Bienn views the building as a “microcosm of the community” and is motivated not only by the exciting things happening in library services these days but also by the opportunity to have this new library serve as an inspiration for sustainable design.
“The role of the designer is to listen and help to birth that process, especially in a public facility such as the Valatie Free Library, and to try to help manifest that architectural archetype that best resonates with the needs and desires of all involved,” says Bienn. “At the same time, in the Valatie project we are trying to attain a near net-zero energy use, i.e., we are trying to implement and overlay a new set of technologies that are subject to existing codes based on conventional building techniques and striving to gain ground in practical application. There are many factors to juggle to satisfy all requirements and wishes, and the end result is still a moving target.”
The Valatie design
The design includes the installation of skylights, photovoltaic solar panel technology, and ductless air-conditioning, with the goal of creating a facility that has a low demand for energy to light, while heating and cooling it while generating the energy load that is needed onsite.
The planned building envelope, made of materials and construction techniques developed in the rebuilding of New Orleans, will also protect against fire, hurricanes, and other natural disasters, thus also saving on insurance.
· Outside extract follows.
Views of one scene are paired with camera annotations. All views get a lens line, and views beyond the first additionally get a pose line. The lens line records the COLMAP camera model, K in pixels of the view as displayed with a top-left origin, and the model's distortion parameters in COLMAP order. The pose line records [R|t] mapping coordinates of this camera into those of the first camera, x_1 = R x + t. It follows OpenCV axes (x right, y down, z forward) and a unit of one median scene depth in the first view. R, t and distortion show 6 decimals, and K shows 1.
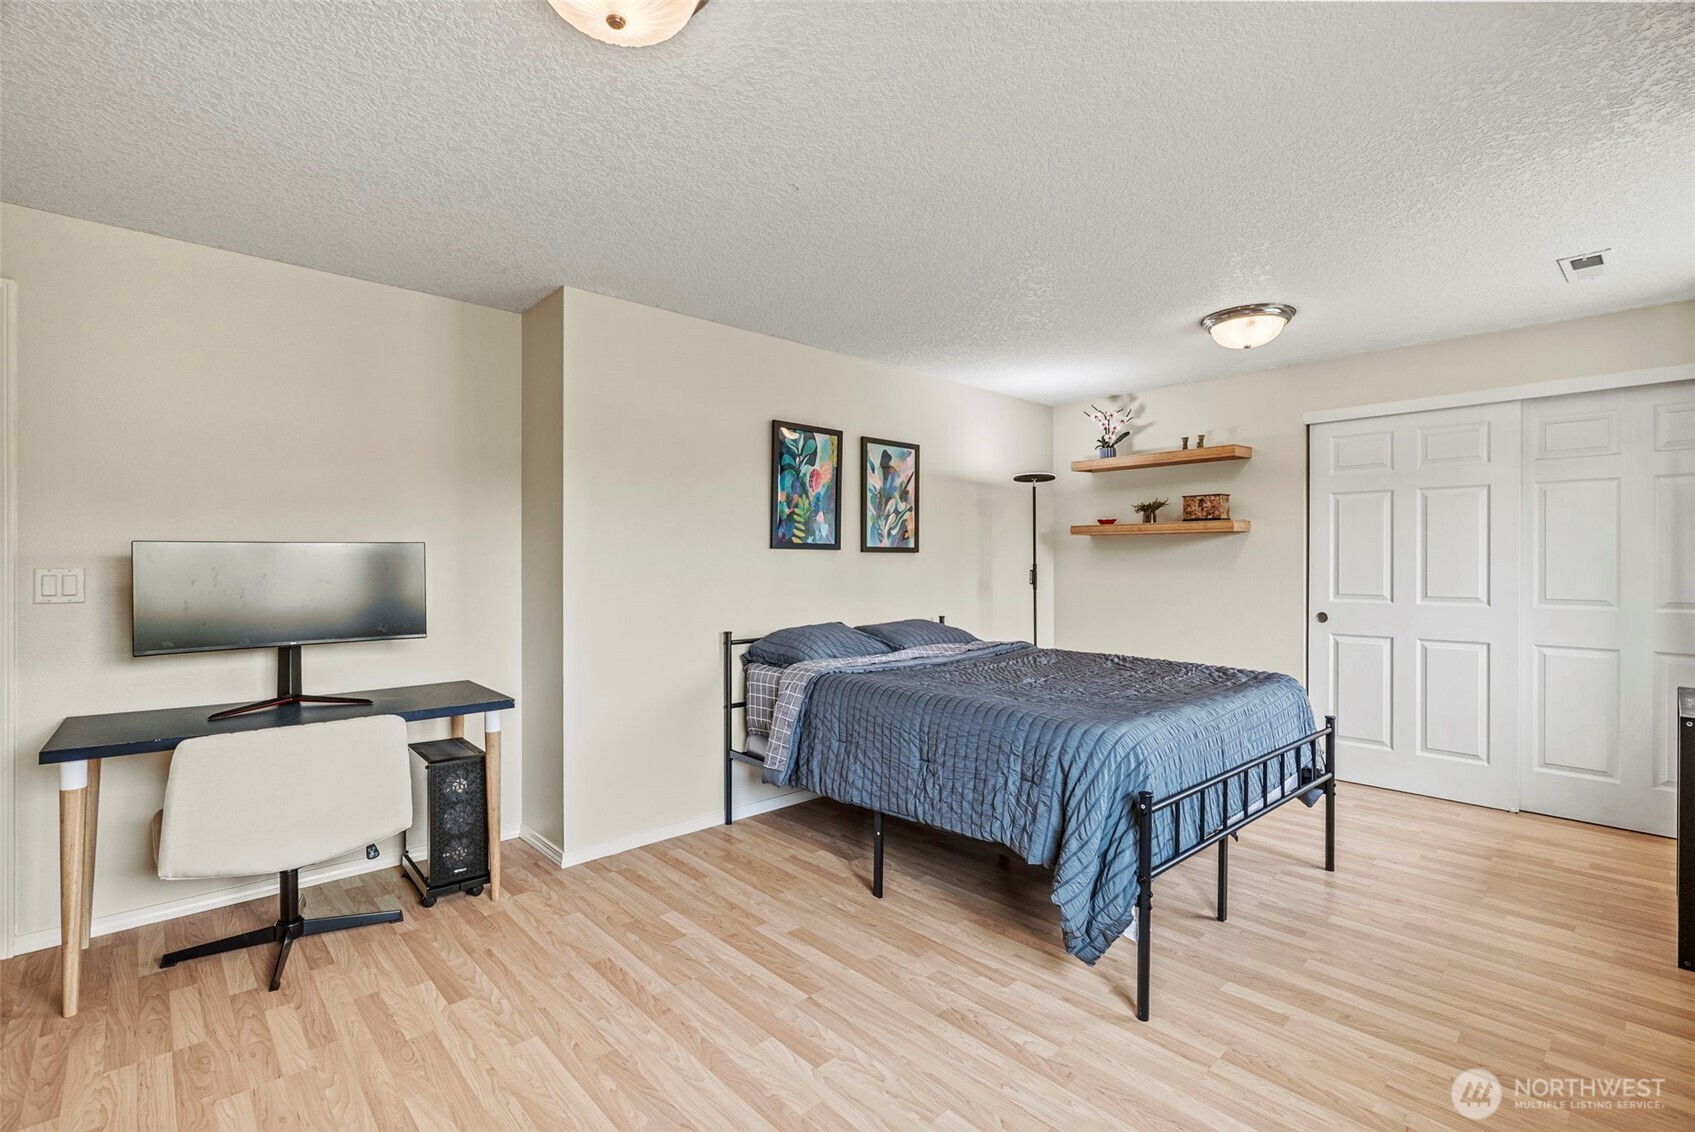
lens RADIAL K [[765.7, 0, 863.0], [0, 765.7, 562.7], [0, 0, 1]] dist [-0.013009, 0.004100]
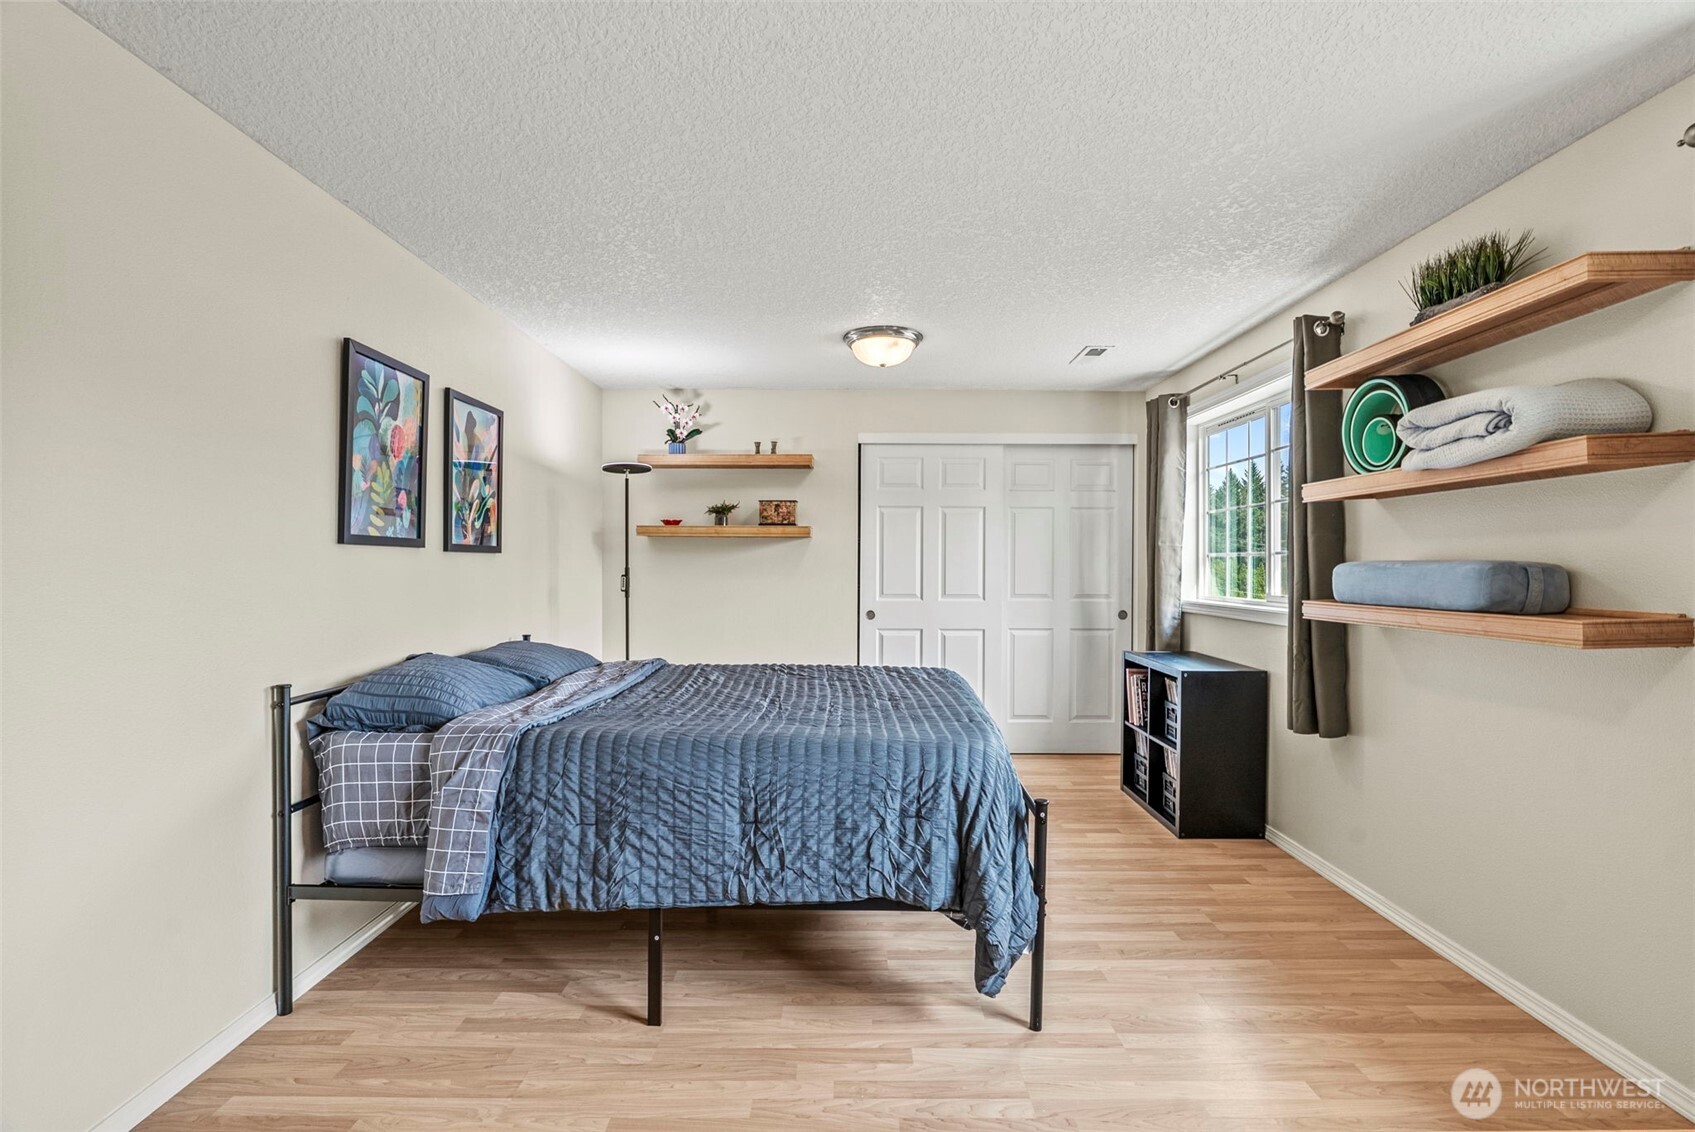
lens RADIAL K [[765.7, 0, 847.3], [0, 765.7, 569.8], [0, 0, 1]] dist [-0.013009, 0.004100]
pose [[0.689462, -0.002165, 0.724318, -0.302478], [-0.001602, 0.999989, 0.004514, -0.000739], [-0.724320, -0.004272, 0.689451, 0.291626]]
“Since the Gulf Coast experienced the devastation of the storms of 2005, a whole slew of the latest building technologies have appeared as start-ups and business incubators in the region,” says Bienn. “These technologies are focused on the viability and strength of the structures in hurricane circumstances and also improve variously fire regulation standards, termite protection, and strength of materials. We expect to use one such system at Valatie—the SIP system of wall and roof construction for the new area of the building. That’s a structural steel insulated panel system, a method that has been constantly updated and improved since being originally introduced in a simple form by one of the students of Frank Lloyd Wright.”
An opportunity is also being found with the ability to generate power from the sun during an emergency, such as an ice storm or other incident. Last year the region suffered from Hurricane Irene, and many residents sought refuge in area libraries where they could charge phones, tablets, and laptops (as well as find a functioning restroom!). With a growing number of residents who are telecommuting and those who split their work between upstate towns and New York City, the ability to connect online is vital to their livelihood.
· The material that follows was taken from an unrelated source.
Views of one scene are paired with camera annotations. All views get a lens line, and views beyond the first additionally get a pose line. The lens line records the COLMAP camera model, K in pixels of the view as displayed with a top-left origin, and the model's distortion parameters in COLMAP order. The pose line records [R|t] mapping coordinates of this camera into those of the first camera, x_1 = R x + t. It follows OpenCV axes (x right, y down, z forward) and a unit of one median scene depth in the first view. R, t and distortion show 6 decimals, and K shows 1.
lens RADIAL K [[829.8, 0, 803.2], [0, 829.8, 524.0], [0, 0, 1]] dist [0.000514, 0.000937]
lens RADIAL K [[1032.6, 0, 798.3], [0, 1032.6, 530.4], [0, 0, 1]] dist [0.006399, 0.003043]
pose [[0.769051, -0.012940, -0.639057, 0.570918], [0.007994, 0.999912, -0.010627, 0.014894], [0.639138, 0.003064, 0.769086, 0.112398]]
“Maintaining the status quo among universally rising costs—especially within the context of this uncertain economy—is a primary concern for donors,” says capital campaign cochair Lori Yarotsky. “The library’s operating budget is scrutinized and evaluated against both the known current rate of inflation and the unknown but exponentially rising cost of energy. The most common question I receive from donors? Is your budget sustainable? Are you sustainable for ten years or more? The solution afforded by a sustainable library with a near-net-zero footprint brings donor focus back to the classic realm, where their generosity can help [their] community, and the library can remain open and vital.”